In this paper, we propose a conceptual approach that helps to mitigate this challenge, by addressing the disruptive implications of emerging technologies on ethics and regulation in tandem. To date, the fields of Technology Ethics (TechEthics), and Technology Law (TechLaw) have developed sophisticated frameworks that explore the co-evolutionary interaction of technology with existing (moral or legal) systems, in order both to analyze these impacts, and to normatively prescribe appropriate responses. However, these frameworks have remained isolated from one another, and insufficiently acknowledge that norms of TechEthics and regulations of TechLaw co-evolve. We propose to integrate the dyadic models of TechLaw and TechEthics, to shift focus to the triadic relations and mutual shaping of values, technology, and regulation. We claim that a triadic values-technology-regulation model is more descriptively accurate, and serves to highlight a broader portfolio of ethical, technical, or regulatory interventions that can enable effective ethical triage of Socially Disruptive Technologies. 

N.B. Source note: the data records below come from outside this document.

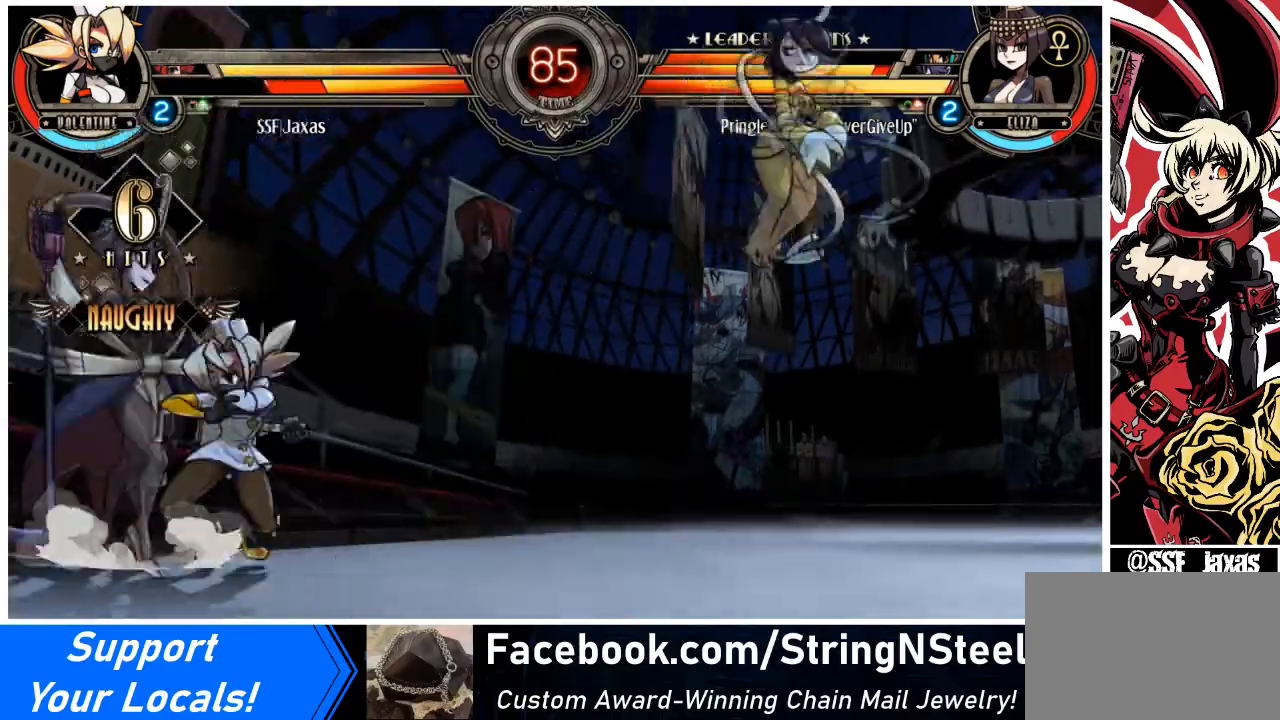
{"buttons": ["DPAD_DOWN", "DPAD_RIGHT"], "events": [[100, "DPAD_LEFT", "up"], [100, "DPAD_RIGHT", "down"]]}
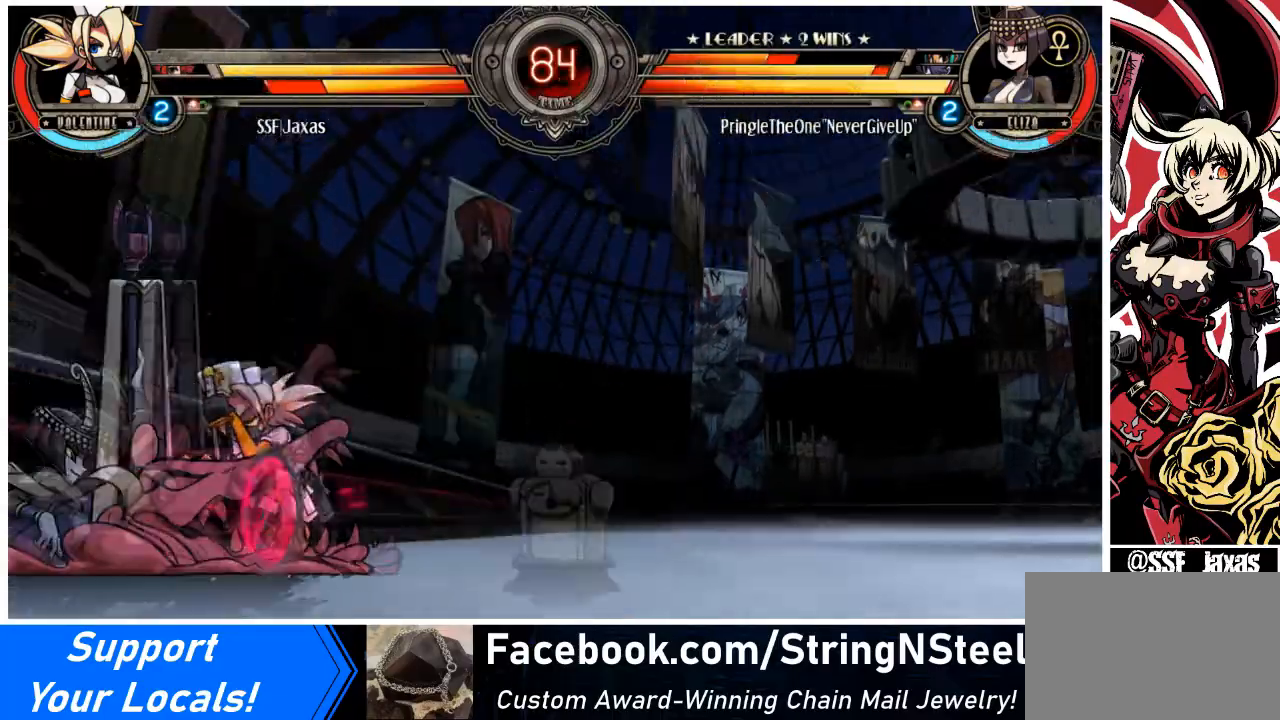
{"buttons": ["CIRCLE", "TRIANGLE", "DPAD_LEFT"], "events": [[67, "DPAD_LEFT", "down"], [67, "DPAD_RIGHT", "up"], [100, "DPAD_DOWN", "up"], [134, "L2", "down"], [300, "L2", "up"], [367, "CIRCLE", "down"], [367, "DPAD_DOWN", "down"], [367, "TRIANGLE", "down"], [501, "DPAD_DOWN", "up"]]}
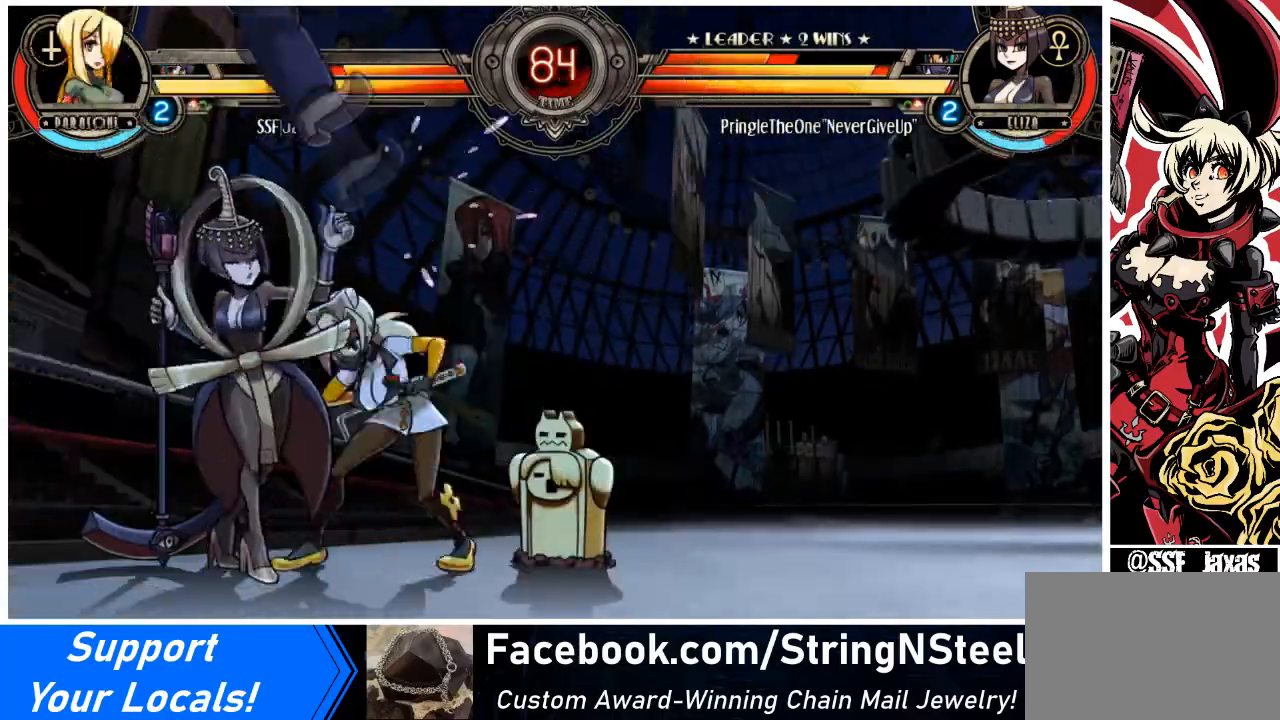
{"buttons": [], "events": [[33, "CIRCLE", "up"], [33, "TRIANGLE", "up"], [367, "DPAD_LEFT", "up"], [367, "DPAD_RIGHT", "down"], [433, "DPAD_RIGHT", "up"]]}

We spell out this claim in the subsequent sections of this paper. In Sect. 2, we further clarify what second-order disruptions amount to and how they challenge TechEthics and TechLaw. In Sect. 3, we present succinct mappings of the dyadic models of TechEthics and TechLaw and subsequently point out some of their limitations. Specifically, we zoom in on AI technology and explain why second-order disruptions by AI cannot be easily captured by the dyadic models. In Sect. 4, we sketch a triadic model (the “Technology Triad”) that aims to synthesize these two frameworks, showing how it helps to grapple with the second-order societal impacts of AI both analytically and prescriptively. In Sect. 5, we evaluate this model, arguing that it can be both more descriptively accurate (as it allows the mapping of second-order impacts on values and norms, through changes in legal systems—or on legal systems, through changes in values and norms), as well as instrumentally useful (and normatively valuable) in responding to these changes, than each of the dyadic models used in isolation. We accordingly provide a step-by-step operationalization of this framework through a series of questions that can be posed of historical, ongoing, or anticipated technology-driven societal disruption, and we illustrate the application of this framework with two cases, one historical (how the adoption of the GDPR channeled and redirected the evolution of the ethical value of ‘privacy’ when that had been put under pressure by digital markets), and one anticipatory (looking at anticipated disruptions caused by the ongoing wave of generative AI systems). We conclude that approaching disruptive AI through the lens of the “Technology Triad” can lead to more resilient ethical and regulatory responses.